## Metinden alıntı

---+---

Araştırmacı, gazeteci-yazar,
şair (D.11 Mayıs 1920, Konya - Ö. 25 Temmuz 2009, İstanbul). Ankara eski
milletvekillerinden Rıfat Araz’ın kızıdır. Ankara Kız Lisesi (1941), Ankara
Üniversitesi Dil ve Tarih Coğrafya Fakültesi Psikoloji ve Felsefe Bölümünü
(1946) mezunu. Okuldan mezun olduğu yıl Behice Boran’ın asistanı olarak
üniversitede akademik yaşama başladı; bu arada kimi sol içerikli eylemlere
katıldı. 1948’de Behice Boran üniversiteden atılınca o da okuldan ayrıldı.
Doktora yapmak üzere İstanbul’a gitti. Ancak akademisyenliğe ilgisini yitirdi
ve Kenan Rıfai’nin sohbetlerine katılıp Rıfai Dergahı’na girdi. Kenan Rıfai’nin
1950’de ölümü üzerine ertesi yıl Samiha Ayverdi, Safiye Erol ve Sofi Huri ile
birlikte “Ken’an Rifai ve Yirminci Asrın Işığında Müslümanlık” kitabını yazdı.
Nezihe Araz, yazı
hayatına Resimli Hayat (1953)
dergisinde yayımlanan röportajlarıyla başlamıştı. Bir ara sosyal demokrat
görüşü benimseyerek o doğrultuda yazılar yazdı. Hayat dergisi ile Havadis
(1957), Yeni Sabah (1957-62), Yeni İstanbul (1970), Milliyet ve Güneş gazetelerinde köse yazarlığı yaptı, araştırmalar yayımladı.
Türk ve İslâm büyüklerini kendine özgü bir inanç anlayışıyla tanıtmayı amaçlayan
biyografiler yazdı. Yunus Emre’nin hayatını Dertli
Dolap (1961). Mevlana’nın hayatını Aşk
Peygamberi (1962) adlı kitaplarında anlattı. Hz. Muhammed ile Fatih Sultan
Mehmet’in hayatlarını anlatan biyografi kitapları yayımlandı. Meydan-Larousse, Larousse-Gençlik ve Türkiye
Ansiklopedisi’yle başka yayınların yapımcı ya da yayıncılığını yaptı.
Nezihe Araz, Anadolu
halk törelerini, özellikle kadın giyim özelliklerini ve bunlara ilişkin
anekdotları derledi. Anadolu kadınları baş süslemelerinden bir koleksiyon
oluşturdu. Orta Anadolu Yörükleri arasında yaptığı araştırmaları “Kırk Pencereli Konak” adıyla kitap
olarak yayımladı. “Anadolu Evliyaları”

---+---

## Alıştırmalar
**A)** Nezihe Araz'ın hayatını anlatan metne göre Araz, üniversiteden mezun olduğu yıl kimin asistanı olarak akademik yaşama başladı?
**B)** Aşağıdaki ifadelerin Nezihe Araz'ın hayatını anlatan metinle uyuşup uyuşmadığını belirtin. Her biri için evet ya da hayır deyin ve buna karar verdiren sözleri metinden aynen aktarın.
(i) Nezihe Araz, Rıfat Araz'ın kızıdır.
(ii) Nezihe Araz, Mevlana'nın hayatını "Dertli Dolap" adlı kitabında anlattı.
(iii) Nezihe Araz, Orta Anadolu Yörükleri arasında yaptığı araştırmaları "Kırk Pencereli Konak" adıyla yayımladı.
**C)** Nezihe Araz'ın hayatını anlatan metni bittiği yerden bir paragrafla sürdürün.

## Verilen bilgiler
---+---

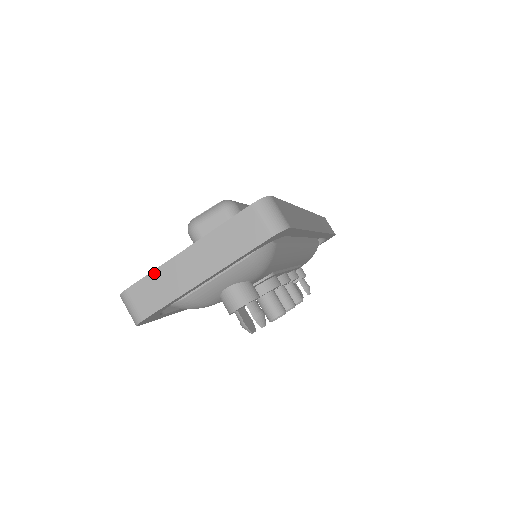
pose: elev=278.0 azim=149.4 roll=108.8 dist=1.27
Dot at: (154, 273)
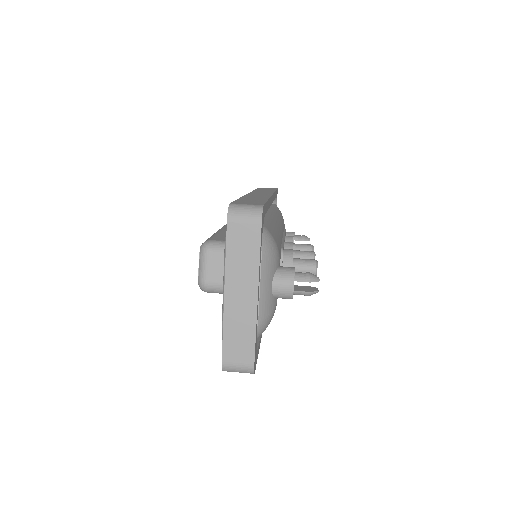
Dot at: (225, 331)
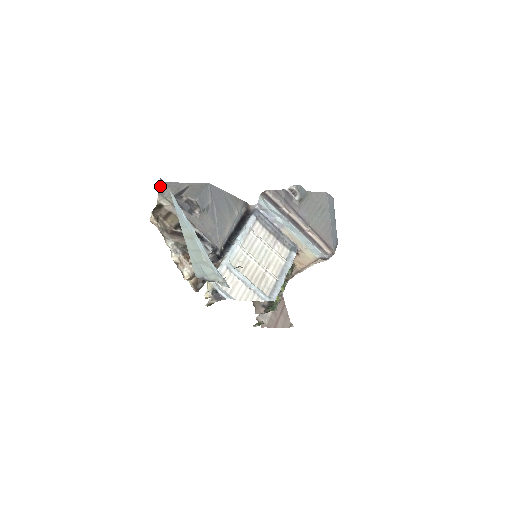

---+---

## Görevlere göre yanıtlar
**A)** Behice Boran'ın asistanı olarak başladı.

**B)**
(i) Evet: "Ankara eski milletvekillerinden Rıfat Araz’ın kızıdır."
(ii) Hayır: "Mevlana’nın hayatını Aşk Peygamberi (1962) adlı kitaplarında anlattı."
(iii) Evet: "Orta Anadolu Yörükleri arasında yaptığı araştırmaları “Kırk Pencereli Konak” adıyla kitap olarak yayımladı."

**C)**
(1959) adlı kitabı ilgi ile karşılandı. Televizyon dizileri ve çocuk oyunları
yazdı. Bozkır Güzellemesi, Öyle Bir
Nevcivan, Alacakaranlık, İmparotorun İki Oğlu, Afife Jale, Cahide, Ballar Balını
Buldum adlı oyunları Devlet Tiyatrolarının repertuarına alındı ve oynandı.
Kent Oyuncuları’nın sahnelediği Hayattan
Yapraklar adlı televizyon dizisinin ve yine aynı ekibin tiyatroya taşıdığı
kimi çocuk oyunlarının yazarı olan Nezihe Araz, geniş kitlelere adını duyurdu.
Edebiyatın hemen dalında ürün veren verimli bir yazardı.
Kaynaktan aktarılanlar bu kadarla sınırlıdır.